### Provided data:

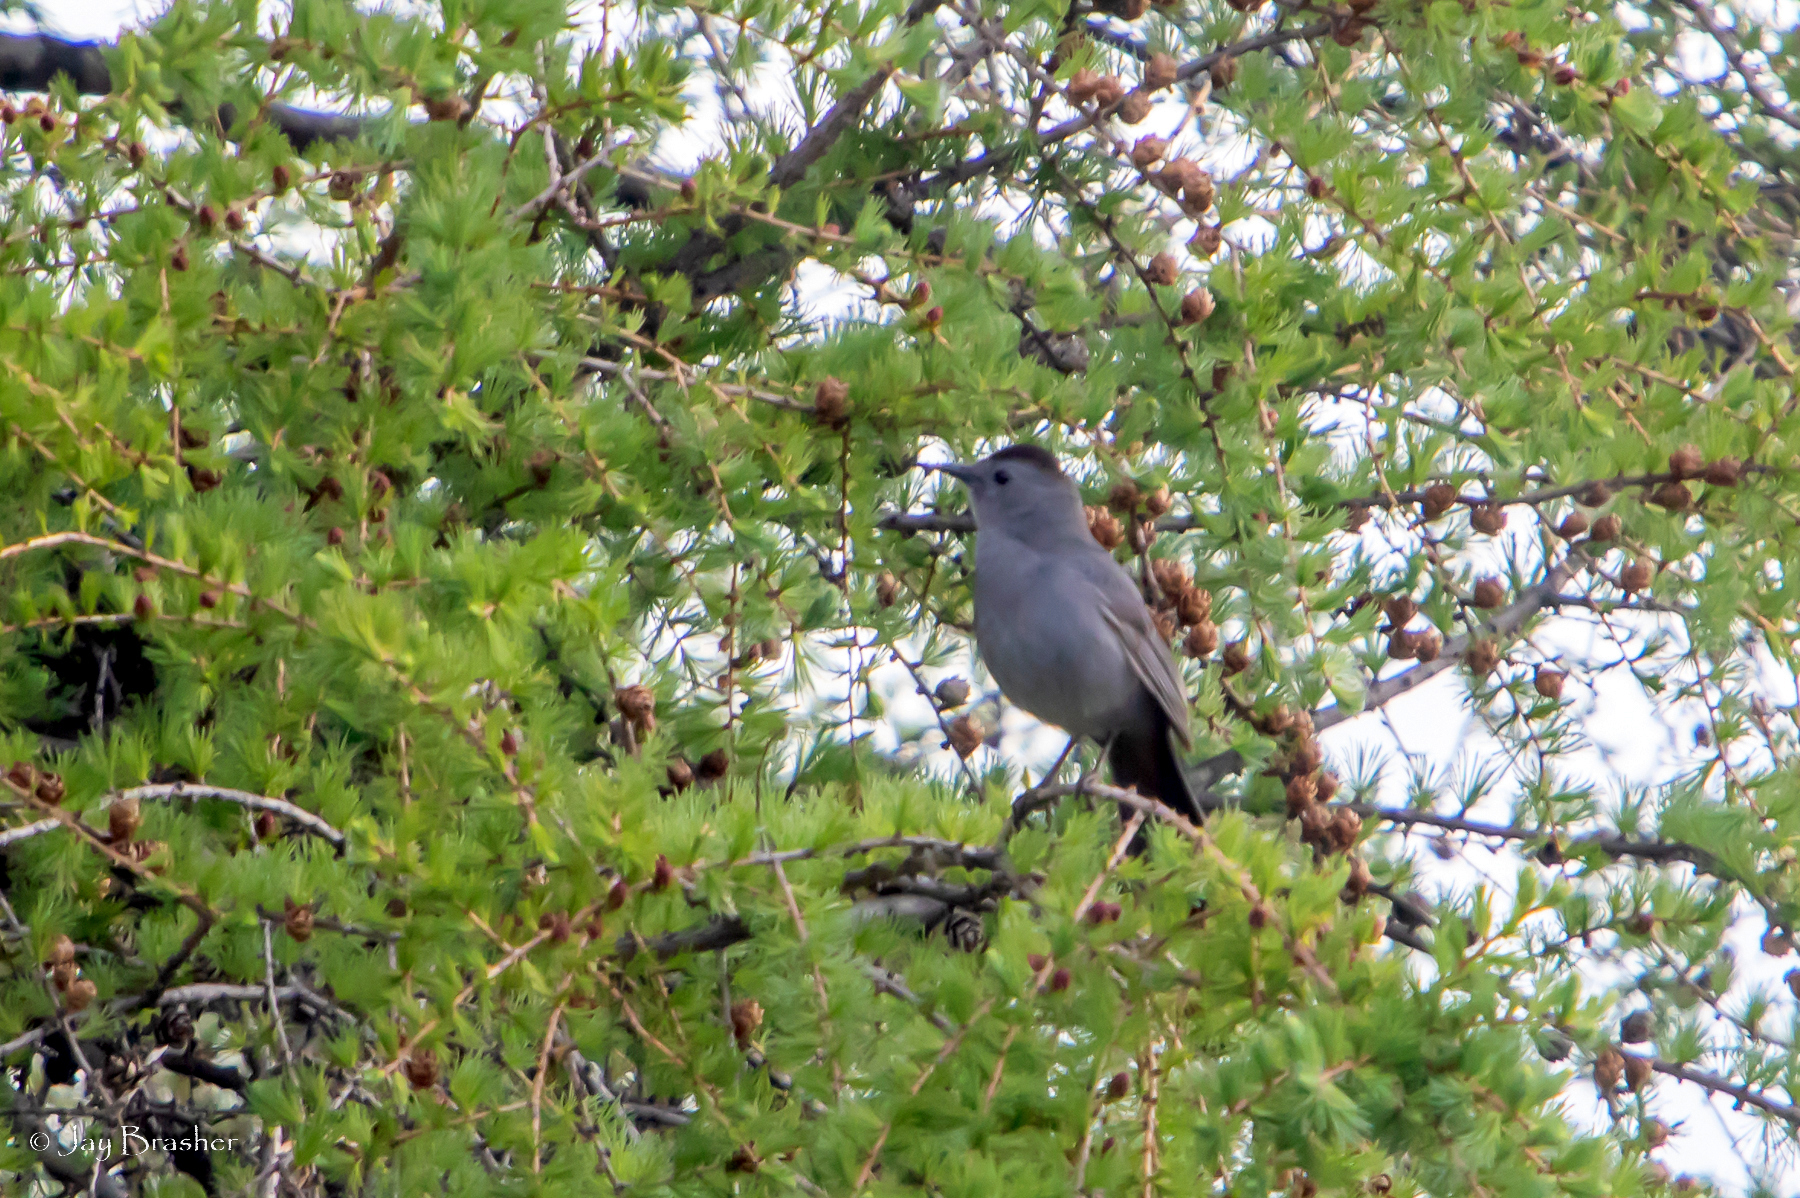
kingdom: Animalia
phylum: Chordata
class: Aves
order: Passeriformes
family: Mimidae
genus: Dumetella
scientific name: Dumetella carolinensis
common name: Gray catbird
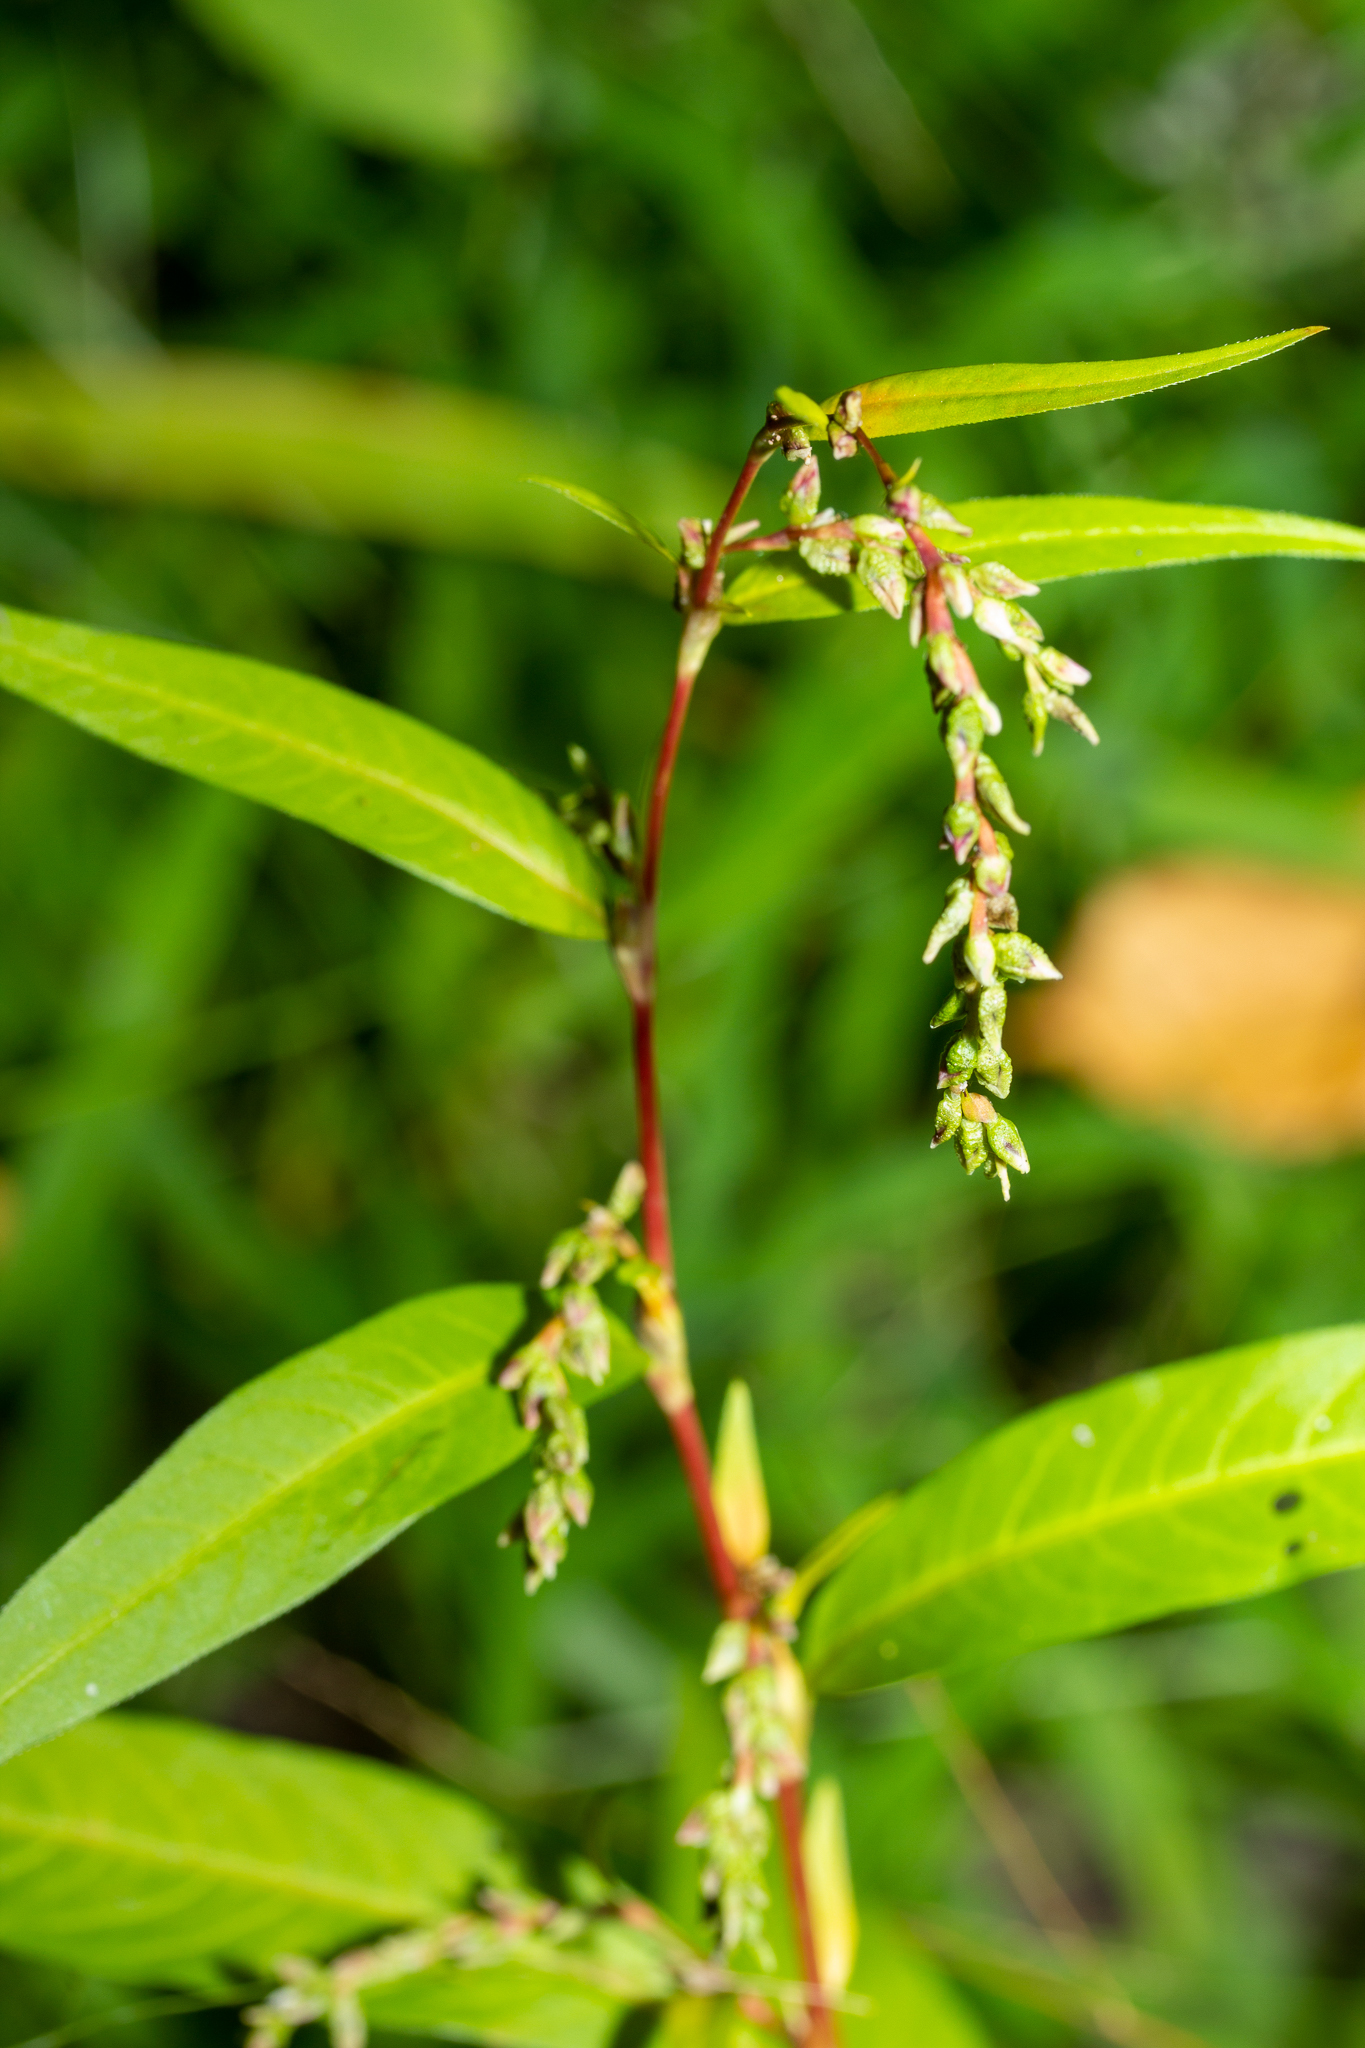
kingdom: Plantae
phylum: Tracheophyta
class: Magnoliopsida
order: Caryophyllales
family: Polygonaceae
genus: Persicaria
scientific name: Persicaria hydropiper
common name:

### Task description:
Reproduce every line above without any change, omitting the pictures.

### Result for this task:
kingdom: Animalia
phylum: Chordata
class: Aves
order: Passeriformes
family: Mimidae
genus: Dumetella
scientific name: Dumetella carolinensis
common name: Gray catbird
kingdom: Plantae
phylum: Tracheophyta
class: Magnoliopsida
order: Caryophyllales
family: Polygonaceae
genus: Persicaria
scientific name: Persicaria hydropiper
common name:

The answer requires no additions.